**Data section**
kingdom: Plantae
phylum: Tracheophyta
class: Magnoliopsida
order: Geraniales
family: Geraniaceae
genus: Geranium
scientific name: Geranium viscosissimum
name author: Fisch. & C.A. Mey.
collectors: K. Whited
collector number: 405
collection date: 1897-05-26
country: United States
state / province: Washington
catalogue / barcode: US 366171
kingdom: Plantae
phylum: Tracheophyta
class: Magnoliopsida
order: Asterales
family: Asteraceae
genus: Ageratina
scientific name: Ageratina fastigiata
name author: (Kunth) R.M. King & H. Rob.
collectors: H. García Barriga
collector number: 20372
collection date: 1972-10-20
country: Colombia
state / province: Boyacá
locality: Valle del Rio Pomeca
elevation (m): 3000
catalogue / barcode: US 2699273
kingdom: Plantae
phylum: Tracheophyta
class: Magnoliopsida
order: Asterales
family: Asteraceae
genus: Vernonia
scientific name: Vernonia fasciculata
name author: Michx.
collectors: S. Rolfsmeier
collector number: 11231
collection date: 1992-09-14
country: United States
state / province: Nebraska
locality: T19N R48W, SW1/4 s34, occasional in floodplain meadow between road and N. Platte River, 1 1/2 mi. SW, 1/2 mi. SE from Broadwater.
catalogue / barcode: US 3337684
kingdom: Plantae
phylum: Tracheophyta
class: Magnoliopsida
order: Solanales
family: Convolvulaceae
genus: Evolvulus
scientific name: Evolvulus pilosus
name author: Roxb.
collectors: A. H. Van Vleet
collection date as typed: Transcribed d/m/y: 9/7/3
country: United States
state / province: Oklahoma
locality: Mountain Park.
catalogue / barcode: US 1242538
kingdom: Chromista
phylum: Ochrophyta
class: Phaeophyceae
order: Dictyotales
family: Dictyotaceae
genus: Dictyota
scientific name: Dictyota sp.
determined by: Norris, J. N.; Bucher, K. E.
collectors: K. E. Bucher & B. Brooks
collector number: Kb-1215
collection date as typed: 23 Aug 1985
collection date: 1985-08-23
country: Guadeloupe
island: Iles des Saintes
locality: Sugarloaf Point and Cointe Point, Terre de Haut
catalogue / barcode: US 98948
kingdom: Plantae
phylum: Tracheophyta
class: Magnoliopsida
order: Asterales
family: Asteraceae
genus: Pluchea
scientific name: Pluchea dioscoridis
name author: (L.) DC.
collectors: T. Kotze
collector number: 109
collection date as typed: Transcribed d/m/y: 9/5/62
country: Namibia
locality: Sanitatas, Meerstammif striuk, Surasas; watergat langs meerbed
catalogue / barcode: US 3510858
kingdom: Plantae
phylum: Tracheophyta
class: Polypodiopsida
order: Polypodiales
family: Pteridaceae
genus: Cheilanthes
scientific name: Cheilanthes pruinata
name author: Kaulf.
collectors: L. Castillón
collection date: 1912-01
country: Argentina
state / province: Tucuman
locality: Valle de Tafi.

**Instructions for the task**
Render every line of the rows above as a Markdown table with the columns No and Entry, numbering the lines in sequence and omitting blank lines.

**Task result**
| No | Entry |
|---|---|
| 1 | kingdom: Plantae |
| 2 | phylum: Tracheophyta |
| 3 | class: Magnoliopsida |
| 4 | order: Geraniales |
| 5 | family: Geraniaceae |
| 6 | genus: Geranium |
| 7 | scientific name: Geranium viscosissimum |
| 8 | name author: Fisch. & C.A. Mey. |
| 9 | collectors: K. Whited |
| 10 | collector number: 405 |
| 11 | collection date: 1897-05-26 |
| 12 | country: United States |
| 13 | state / province: Washington |
| 14 | catalogue / barcode: US 366171 |
| 15 | kingdom: Plantae |
| 16 | phylum: Tracheophyta |
| 17 | class: Magnoliopsida |
| 18 | order: Asterales |
| 19 | family: Asteraceae |
| 20 | genus: Ageratina |
| 21 | scientific name: Ageratina fastigiata |
| 22 | name author: (Kunth) R.M. King & H. Rob. |
| 23 | collectors: H. García Barriga |
| 24 | collector number: 20372 |
| 25 | collection date: 1972-10-20 |
| 26 | country: Colombia |
| 27 | state / province: Boyacá |
| 28 | locality: Valle del Rio Pomeca |
| 29 | elevation (m): 3000 |
| 30 | catalogue / barcode: US 2699273 |
| 31 | kingdom: Plantae |
| 32 | phylum: Tracheophyta |
| 33 | class: Magnoliopsida |
| 34 | order: Asterales |
| 35 | family: Asteraceae |
| 36 | genus: Vernonia |
| 37 | scientific name: Vernonia fasciculata |
| 38 | name author: Michx. |
| 39 | collectors: S. Rolfsmeier |
| 40 | collector number: 11231 |
| 41 | collection date: 1992-09-14 |
| 42 | country: United States |
| 43 | state / province: Nebraska |
| 44 | locality: T19N R48W, SW1/4 s34, occasional in floodplain meadow between road and N. Platte River, 1 1/2 mi. SW, 1/2 mi. SE from Broadwater. |
| 45 | catalogue / barcode: US 3337684 |
| 46 | kingdom: Plantae |
| 47 | phylum: Tracheophyta |
| 48 | class: Magnoliopsida |
| 49 | order: Solanales |
| 50 | family: Convolvulaceae |
| 51 | genus: Evolvulus |
| 52 | scientific name: Evolvulus pilosus |
| 53 | name author: Roxb. |
| 54 | collectors: A. H. Van Vleet |
| 55 | collection date as typed: Transcribed d/m/y: 9/7/3 |
| 56 | country: United States |
| 57 | state / province: Oklahoma |
| 58 | locality: Mountain Park. |
| 59 | catalogue / barcode: US 1242538 |
| 60 | kingdom: Chromista |
| 61 | phylum: Ochrophyta |
| 62 | class: Phaeophyceae |
| 63 | order: Dictyotales |
| 64 | family: Dictyotaceae |
| 65 | genus: Dictyota |
| 66 | scientific name: Dictyota sp. |
| 67 | determined by: Norris, J. N.; Bucher, K. E. |
| 68 | collectors: K. E. Bucher & B. Brooks |
| 69 | collector number: Kb-1215 |
| 70 | collection date as typed: 23 Aug 1985 |
| 71 | collection date: 1985-08-23 |
| 72 | country: Guadeloupe |
| 73 | island: Iles des Saintes |
| 74 | locality: Sugarloaf Point and Cointe Point, Terre de Haut |
| 75 | catalogue / barcode: US 98948 |
| 76 | kingdom: Plantae |
| 77 | phylum: Tracheophyta |
| 78 | class: Magnoliopsida |
| 79 | order: Asterales |
| 80 | family: Asteraceae |
| 81 | genus: Pluchea |
| 82 | scientific name: Pluchea dioscoridis |
| 83 | name author: (L.) DC. |
| 84 | collectors: T. Kotze |
| 85 | collector number: 109 |
| 86 | collection date as typed: Transcribed d/m/y: 9/5/62 |
| 87 | country: Namibia |
| 88 | locality: Sanitatas, Meerstammif striuk, Surasas; watergat langs meerbed |
| 89 | catalogue / barcode: US 3510858 |
| 90 | kingdom: Plantae |
| 91 | phylum: Tracheophyta |
| 92 | class: Polypodiopsida |
| 93 | order: Polypodiales |
| 94 | family: Pteridaceae |
| 95 | genus: Cheilanthes |
| 96 | scientific name: Cheilanthes pruinata |
| 97 | name author: Kaulf. |
| 98 | collectors: L. Castillón |
| 99 | collection date: 1912-01 |
| 100 | country: Argentina |
| 101 | state / province: Tucuman |
| 102 | locality: Valle de Tafi. |